Online beer retailer Tavour has also seen a bump in business. Once mostly a platform for craft geeks to drop big money on rare brews, lately Tavour has welcomed more casual customers who typically shop at brick-and-mortar retail. The online market usually adds seven new breweries a month, but 47 have joined since March. Megan Birch, director of marketing for Tavour, says about half of those entirely self-distributed before partnering with the service, and a handful only sold through their own taprooms. Big names like Mikkeller and cult brands like Parish Brewing have listed beers that may have never appeared on such a site under ordinary circumstances. “You’re definitely seeing breweries that never wanted to work with us because they never really needed to,” Birch says.
Even as brewers adapt to the new normal, new challenges appear all the time. In April, brewers worried about a shortage of CO2, a byproduct of ethanol production used to carbonate beer. Demand for ethanol, which is mixed with gasoline, dropped during the pandemic, and plants halted production. While plummeting ethanol sales didn’t end up harming breweries as much as expected, the episode illustrated how supply remains extremely vulnerable to global developments. More recently, with nearly every brewery transitioning to packaged beer, more pressure has fallen on supply chains for raw materials. “All of the glass suppliers, all of the label suppliers, all of the can suppliers in particular have seen increased lead time,” Edmunds says.
Looking ahead, as the nation officially experiences a recession, Edmunds expects financially cautious drinkers may dampen the explosive growth the craft industry has seen over the last decade, both in beer prices and product availability. “Five years ago the $16 six-pack was the outlier. Now it’s routine to see beers go for $20 or even $25 for a four-pack,” he says. “I don’t think we’ll see beer prices fall like crazy for your average six-pack, but more for that super-premium tier.” He also expects the market to curb “SKUmaggedon,” the proliferation of brands and niche releases. Both at retail and bars, Edmunds says, owners may eschew the constant churn of new products for surefire sellers. “Wholesalers but also retailers have wanted to have a reset on that, to go back to a more controlled method for getting beer out,” he adds.
The pandemic has also united breweries across regions to call for a reset on another aspect of distribution: local regulations that have limited or complicated alcohol delivery. The pandemic has inspired legislators in some areas to relax those rules temporarily, but changes could become permanent if brewers get their way.

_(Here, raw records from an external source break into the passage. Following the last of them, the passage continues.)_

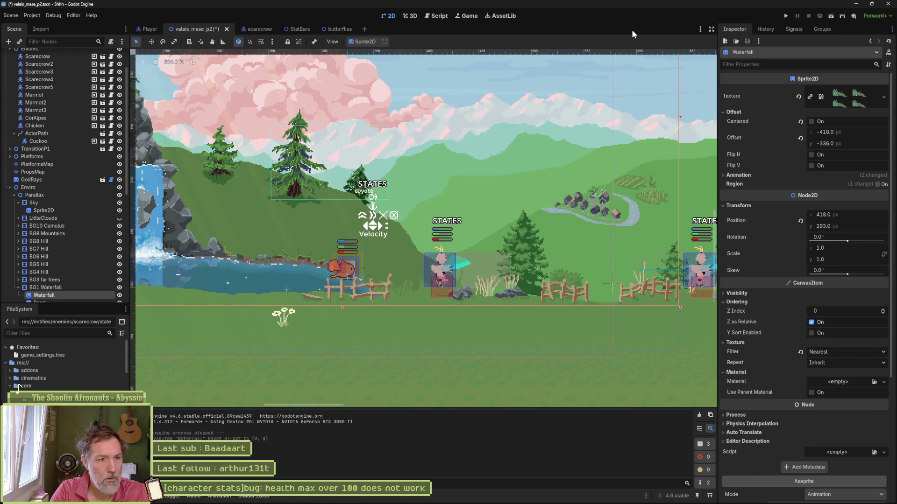
Search 'p2' in the Shift+Alt+O resource finder, close it, and bring back the docs browser.
key(shift+alt+o)
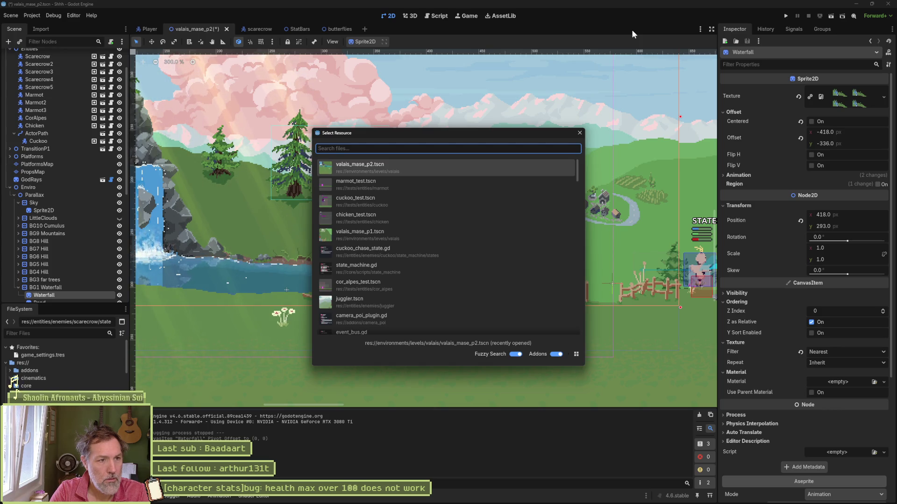
text(p2)
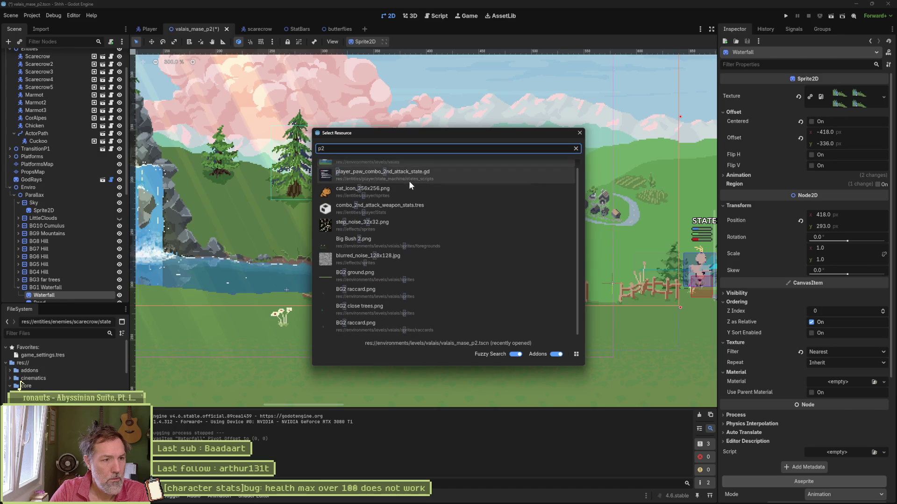
click(579, 134)
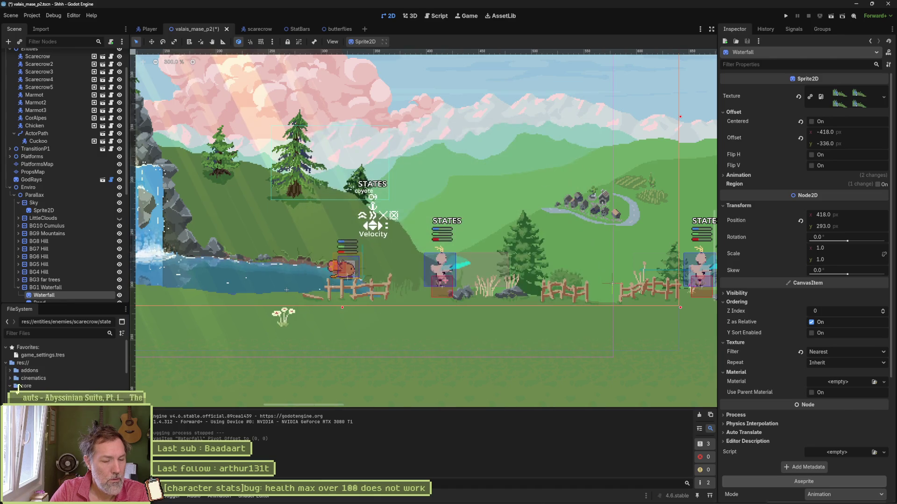
mouse_move(344, 497)
click(378, 455)
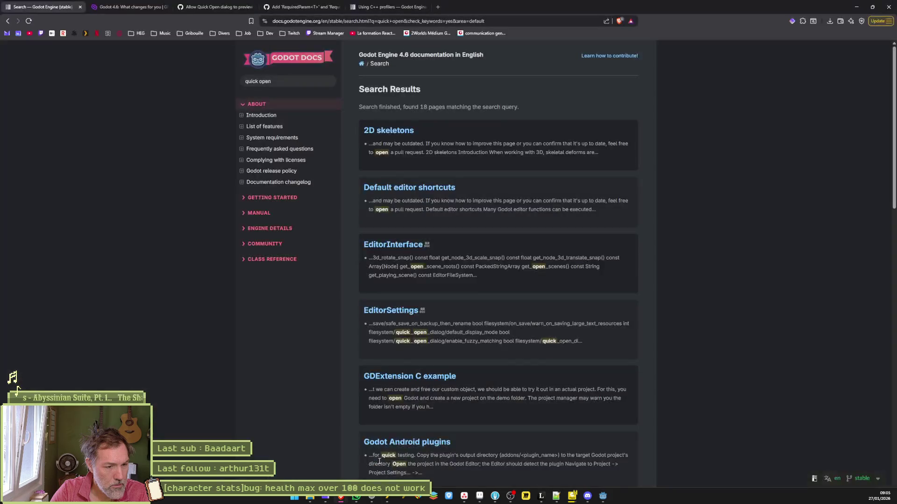
View the Quick Open preview PR tab, then switch to the RequiredParam<T> PR #86079 tab.
click(214, 8)
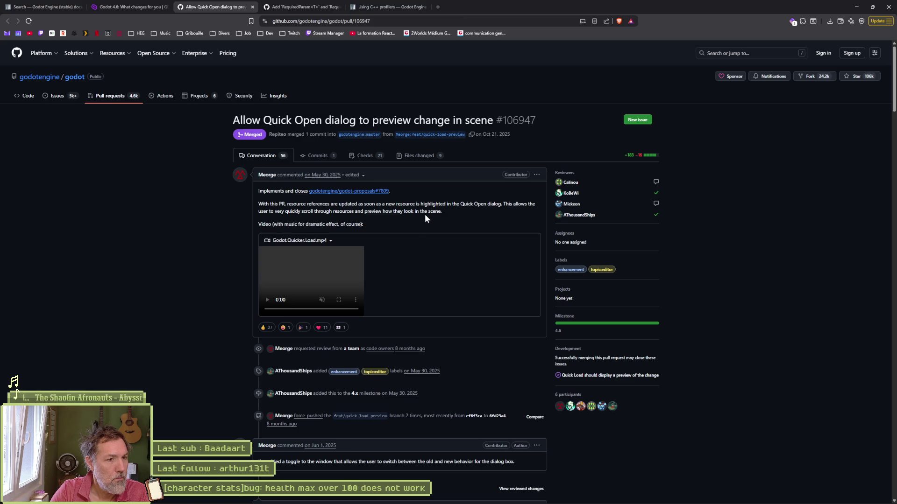
click(299, 7)
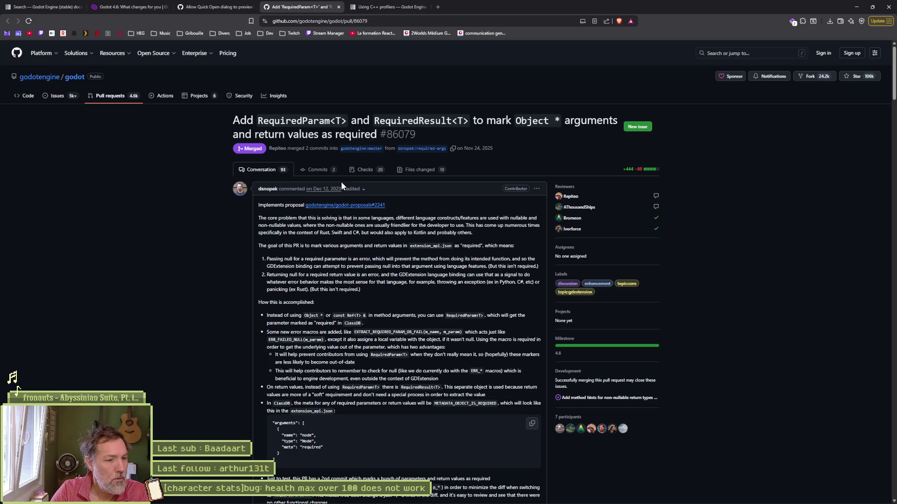
Read through PR #86079's description and timeline, then select its URL in the address bar.
scroll(270, 243, down, 2)
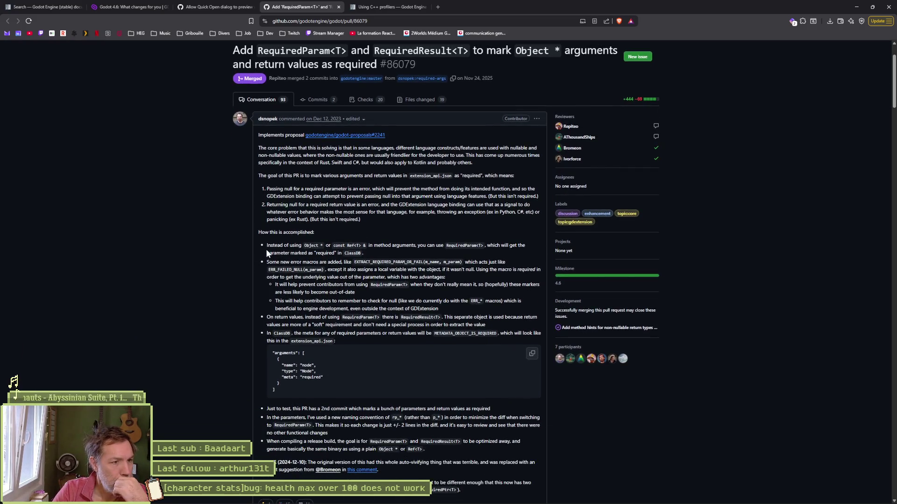
scroll(265, 249, down, 2)
scroll(267, 253, down, 1)
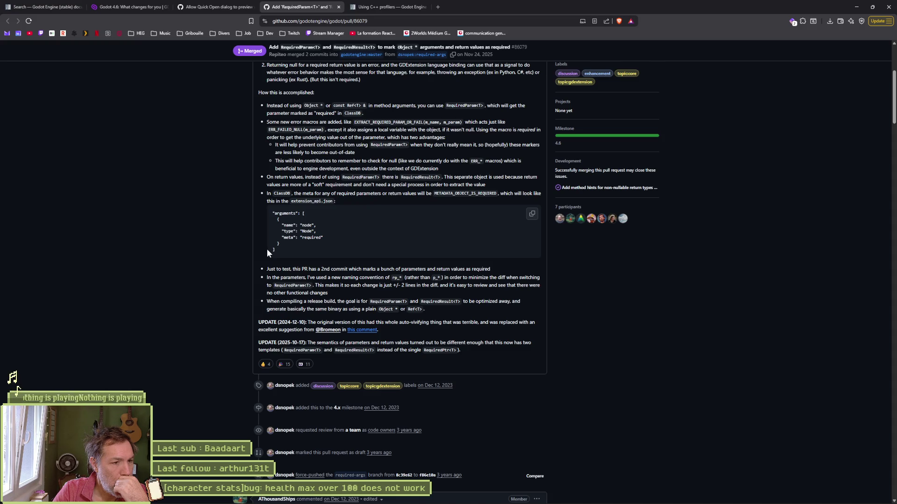
scroll(267, 253, down, 4)
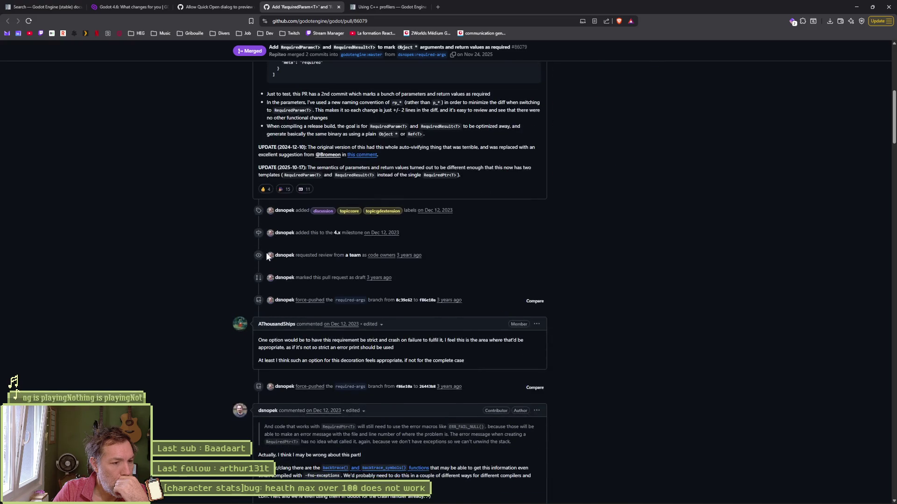
scroll(267, 255, up, 8)
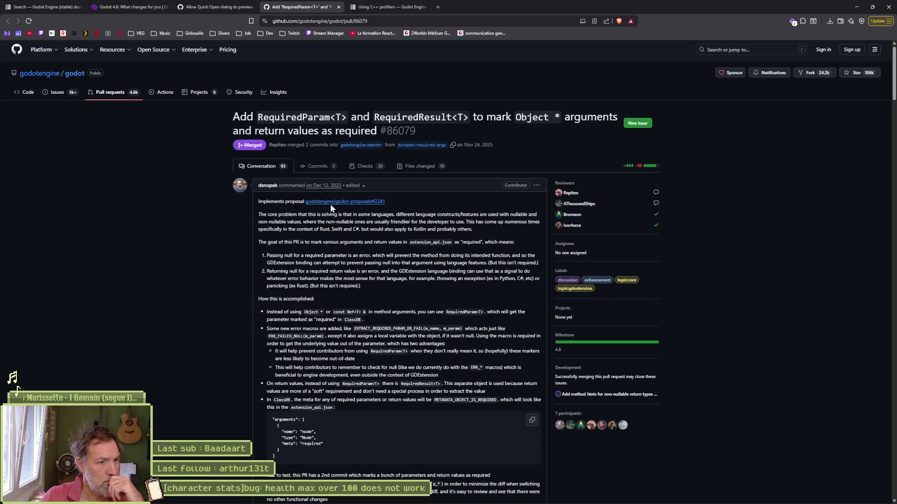
mouse_move(328, 191)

“The temporary orders and the demonstrated ability of state regulators to enforce them have … shown that beer to go can be done responsibly,” Brewers Association president and CEO Bob Pease says. Consumer caution could choke on-premise sales for years to come; Pease emphasizes that responsible, flexible distribution will help save countless businesses and jobs. Long-term policy changes could provide a silver lining to the economic crisis.
The COVID-19 pandemic may last months or years, but it has also permanently changed how some brewers do business. “I was talking to another brewer who said, this is great, we’re selling stuff on our website, but we can’t wait until it goes back to the way things were. That is decidedly not our approach,” Stylman says. Digital sales and delivery will remain “connective tissue” for the brewery long into recovery.
That may be wise, as the pandemic could affect consumer demand for a long time to come. “There are a lot of people who have really gotten used to staying at home,” Birch says, “and when everything does open up, they’re not really going to want to go out. It’s so much easier to just get beer delivered to their house.”